José Miguel Terán, a researcher with the Pacific Alliance Studies Programme[*] at ICESI university in Colombia, also believes that “achieving a treaty with one of the world’s main economies” is “a milestone”.

noting that “the treaty required the four countries negotiate as a bloc,” the expert told AsiaNews that this is a "cutting edge" agreement since “it not only includes trade in goods but also services, knowledge and cooperation.”

Terán stressed that "the AP, as an integration mechanism, aspires to become an interlocutor or intermediary through which the Latin American region approaches or inserts itself into the Asia-Pacific macro-region”.

For the researcher, “This agreement goes in that direction.” For Singapore, the treaty “updates the mechanisms of trade with the Latin American region, especially with the countries with which it already had a relationship.”
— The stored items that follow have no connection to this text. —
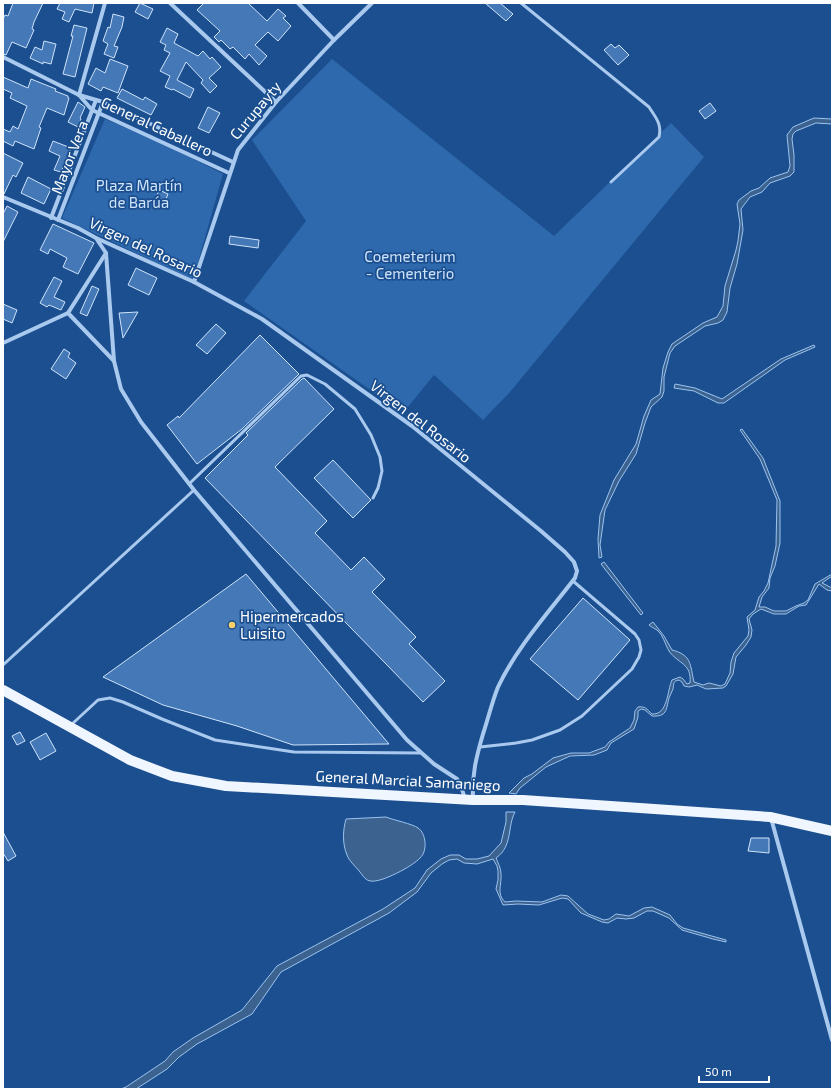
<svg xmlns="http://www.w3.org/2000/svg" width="835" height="1092" font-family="'Exo 2',sans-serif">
  <rect width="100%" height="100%" fill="#1b4f8f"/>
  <g fill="#2e69ad">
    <path d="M332,59L554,236L671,123L704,157L510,392L483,420L434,375L403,413L244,301L306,221L252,140Z"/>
    <path d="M105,119L164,144L223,174L193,280L62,218Z"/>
  </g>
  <g fill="#3c6290" stroke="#9cc4f0">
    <path d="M814,118L832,119V124L816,123L796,131L793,134L792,139L794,155V172L790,176L770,183L762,192L750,197L741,209L743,230L737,264L730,288L727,312L723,320L718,323L705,326L675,346L670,353L664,377V391L662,397L651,407L645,423L636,454L619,481L605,510L600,545L602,557L599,558L598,539L600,515L614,480L636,444L644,416L651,400L660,394L663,368L668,352L672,344L703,323L717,317L723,306L725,286L736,250L738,241L740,224L737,204L739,200L751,191L759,188L770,178L788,172L790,166L787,135L793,127Z"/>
    <path d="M814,345L815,347L785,360L724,403H718L694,391L674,388L675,384L695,388L722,399L781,359Z"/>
    <path d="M742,429L763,458L780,501V543L775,566L770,578L769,588L762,597L759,607H765L774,611H786L796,606L804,603L808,600L815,584L832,574V576L822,583L832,588V591L827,590L819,584L806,605L799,606L786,614H774L761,609L753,614L749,619L752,630L751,637L746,645L736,657L733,674L726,686L723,688L706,689L697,685L689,687L684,686L682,682L679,680C673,681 674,683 673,689C672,692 670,695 669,698C666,710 667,717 652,716L645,710L641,709L638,711V717L634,729L611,743L607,750L594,755L570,756L546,767L520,788L516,794L509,793L524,778L532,774L553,758L571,753H589L605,747L609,742L630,728L634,720L635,711L638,707C645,706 647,709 652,714C668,715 667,691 672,680L680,677L683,679L687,684L690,683C692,663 678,664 669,651C665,644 663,635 657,630C654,628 651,627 649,625L653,622L664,636L672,650C692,655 690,665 694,682L703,685L709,683L721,686L725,684L730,673L731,662L734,653L748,636L749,630L747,617L755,610L759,597L764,591L768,583L776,546L777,500L760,459L740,430Z"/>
    <path d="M604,562L643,613L641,615L601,564Z"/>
    <path d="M506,812H515C507,827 513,846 496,858C498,863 501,868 501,874C502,884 496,894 505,902L516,901L542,902L561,895L568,896L588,914L604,920L609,919L616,914L629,916L644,908L652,907L670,915L677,924L683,928L726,940V942L713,939L682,930L669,918L653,911H647L634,918L626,919L617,918L608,923L602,922L581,913L568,899L562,898L539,905L518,904L503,905L496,889L498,880V871L497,866L493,859L477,864L464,863L457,859L449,860L442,864L431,873L417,892L389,913L281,972L252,1014L197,1044L179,1057L167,1069L136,1089H121L126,1087L165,1061L173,1052L193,1038L242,1010L277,966L383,909L415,888L427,870L441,859L450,855H459L466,859H477L489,856L501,843L506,822Z"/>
    <path d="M386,817C393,820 413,824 418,828C426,833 428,851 420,858C413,866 381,883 371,881C366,881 363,876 360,872C356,867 349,861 347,855C342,843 343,830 346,819Z"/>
  </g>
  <g fill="#4478b7" stroke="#cfe3fa">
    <path d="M13,3H43L34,22L32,29L34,30L26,48L12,42L6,55L3,54V19L5,15L8,16Z"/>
    <path d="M60,3H94L92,13L75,9L69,22L62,19L65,12L57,9Z"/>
    <path d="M140,3L153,9L148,19L135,12Z"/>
    <path d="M204,3H248L267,21L278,9L286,16L283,18L291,26L278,41L268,32L255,45L267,56L259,65L249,54L245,59L233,47L230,49L221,40L219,42L214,37L220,31L197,10Z"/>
    <path d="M485,3H500L513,14L506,21Z"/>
    <path d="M113,14L124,17L122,27L114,46L118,47L114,58L104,54L108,44L103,41L108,27L110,28Z"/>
    <path d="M74,25L87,28L75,77L63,74L73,36H71Z"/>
    <path d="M167,28L178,34L174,43L198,56L203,51L210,59L212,57L221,67L209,78L217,86L210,93L201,83L203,80L186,62L177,80L194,89L190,98L173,89L172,90L165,87L170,76L160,71L170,53L164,50L166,45L160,42Z"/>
    <path d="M44,41L56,44L51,64L43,62V64L30,58L35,47L42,50Z"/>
    <path d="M611,44L615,48L619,45L629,55L618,65L604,50Z"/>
    <path d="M110,59L128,66L118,93L103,87L101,91L88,84L96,68L105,73Z"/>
    <path d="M3,77L28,88L31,79L56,89L55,91L68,96V98H69L64,115L47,108L39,127L41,128L34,149L15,141L13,146L3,141V129L10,132L13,126L18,129L27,106L10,98L12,93L3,89Z"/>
    <path d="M122,89L143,100L145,97L157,104L151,115L117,98Z"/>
    <path d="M78,102L85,107L80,118L81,119L78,127L68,122Z"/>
    <path d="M710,103L716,111L705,119L699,111Z"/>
    <path d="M208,107L220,113L209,133L198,128Z"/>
    <path d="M53,141L71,148L61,172L54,170L60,156L49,151Z"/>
    <path d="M3,153L23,163L16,177L13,175L4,194H3Z"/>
    <path d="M28,177L51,189L44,204L21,193Z"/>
    <path d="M159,190L168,194L163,207L154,203Z"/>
    <path d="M7,206L18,212L3,242V214Z"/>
    <path d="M53,224L94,243L78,274L63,267L67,258L50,249L48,254L40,250Z"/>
    <path d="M230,236L259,240L258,248L229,244Z"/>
    <path d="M136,268L157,278L149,295L128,285Z"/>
    <path d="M54,277L62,281L54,297L65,302L61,310L49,305L47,307L40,303Z"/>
    <path d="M92,286L99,289L87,316L80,313Z"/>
    <path d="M3,304L17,310L12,323L3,319Z"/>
    <path d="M138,312L123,338L119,313Z"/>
    <path d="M216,324L226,333L207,354L196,345Z"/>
    <path d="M260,335L299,374L242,429L197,464L167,425L178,416L179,418Z"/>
    <path d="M64,349L70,353L68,357L76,363L66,379L51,369Z"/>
    <path d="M304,378L334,409L275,467L327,521L315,533L351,570L364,557L385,579L372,592L416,637L409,644L445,681L423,702L205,478L248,435L246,433L302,379Z"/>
    <path d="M333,460L371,500L353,518L314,478Z"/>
    <path d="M246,574L389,744L293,745L237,726L163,705L103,677Z"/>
    <path d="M583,598L630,640L578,700L530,659Z"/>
    <path d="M20,732L25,741L17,745L12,736Z"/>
    <path d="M46,733L56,751L40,760L30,742Z"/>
    <path d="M3,832L16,856L8,861L3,853Z"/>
    <path d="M751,838H769V853L748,851Z"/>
  </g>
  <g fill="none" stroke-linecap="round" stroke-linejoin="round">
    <g stroke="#a9c9ee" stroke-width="3">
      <path d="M521,3L649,107C656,118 662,124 659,137L611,182"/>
      <path d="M189,484L301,376L307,375L325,384L355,409L371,435L380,457L382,471L378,488L373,498"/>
      <path d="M3,665L194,490"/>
      <path d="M71,725L98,700L110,698L123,702L162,719L215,740L294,752L421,753"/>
      <path d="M480,747L516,743L532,740L560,730L582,716L632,669L639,657L641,650L639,640L635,634L573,581"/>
    </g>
    <g stroke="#a9c9ee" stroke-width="4">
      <path d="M170,3L276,102"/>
      <path d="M298,3L334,40"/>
      <path d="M3,57L79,95L103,102L233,162"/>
      <path d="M79,95L92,110L229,173"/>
      <path d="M79,95L105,3"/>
      <path d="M3,197L78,228L96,238L194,282L262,319L412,426L541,531L565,552L574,562L577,571L575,578C548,613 517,647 498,687C492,702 488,719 483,734C476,758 472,774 473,799"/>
      <path d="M51,218L96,100"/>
      <path d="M58,220L103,102"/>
      <path d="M96,238L106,253L114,361L121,389L141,422L194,490L407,740L434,764L457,779L461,786L465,799"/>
      <path d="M106,253L68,313L114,361"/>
      <path d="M194,282L238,150L276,102L334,40L372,3"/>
      <path d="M3,343L68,313"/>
      <path d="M771,818L832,1040"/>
    </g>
    <path stroke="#f0f6ff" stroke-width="10" d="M3,690L130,760L172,776L226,786L473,800H523L770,817L832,831"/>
  </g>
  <circle fill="#ffd166" stroke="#1b4f8f" stroke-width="1.5" cx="232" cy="625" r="4"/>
  <g text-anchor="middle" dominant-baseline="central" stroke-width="3.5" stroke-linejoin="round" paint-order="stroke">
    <g font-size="15" fill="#fff" stroke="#1b4f8f">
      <text transform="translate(255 110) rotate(-50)">Curupayty</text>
      <text transform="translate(157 126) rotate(25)">General Caballero</text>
      <text transform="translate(69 157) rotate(-69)">Mayor Vera</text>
      <text transform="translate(146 247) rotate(25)">Virgen del Rosario</text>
      <text transform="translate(421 421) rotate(38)">Virgen del Rosario</text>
      <text transform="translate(408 780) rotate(3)">General Marcial Samaniego</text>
    </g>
    <g font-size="15" fill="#cfe3fa" stroke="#1b4f8f">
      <text x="139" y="185">Plaza Martín<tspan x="139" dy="17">de Barúa</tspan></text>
      <text x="410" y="256">Coemeterium<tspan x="410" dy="17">- Cementerio</tspan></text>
    </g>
    <g font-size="15" fill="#fff" stroke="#1b4f8f" text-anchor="start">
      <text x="240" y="616">Hipermercados<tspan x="240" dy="17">Luisito</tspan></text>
    </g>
  </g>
  <rect width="835" height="1092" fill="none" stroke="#ffffff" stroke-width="8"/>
  <path d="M699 1076v6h70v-6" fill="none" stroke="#ffffff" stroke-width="2"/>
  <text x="705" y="1076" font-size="12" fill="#ffffff" stroke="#1b4f8f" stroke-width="3" paint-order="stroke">50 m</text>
</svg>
Thanks to the Comprehensive and Progressive Agreement for Trans-Pacific Partnership (CPTPP), which replaced Barack Obama’s anti-China TransPacific Partnership (TPP), Singapore already developed multilateral ties with three AP members (Mexico, Chile and Peru). 

However, after the United States pulled out, the CPTPP never “entered into force,” Terán noted.

The four AP member countries have a combined population of 230 million and their economic activity represents 41 per cent of the GDP of Latin America and the Caribbean, corresponding to the eighth-largest economy worldwide.

Singapore became an AP observer state in 2014, and talks began in 2017 to become an associate member.

The two sides are set formally sign the Pacific Alliance-Singapore Free Trade Agreement (PASFTA) during the Pacific Alliance Summit in December in Colombia.

Singapore’s Trade and Industry Minister Gan Kim Yong welcomed the deal in a videoconference.

In his view, “It sends a powerful message to the global community that our countries remain open for business and, despite the pressures placed on economic multilateralism, we want to reach out to one another and create more opportunities for our people.”

The ultimate goal, he added, is “to build on this foundation, grow our links even more, and generate opportunities for our people and businesses.”


[*]Programa de Estudios de la Alianza del Pacífico.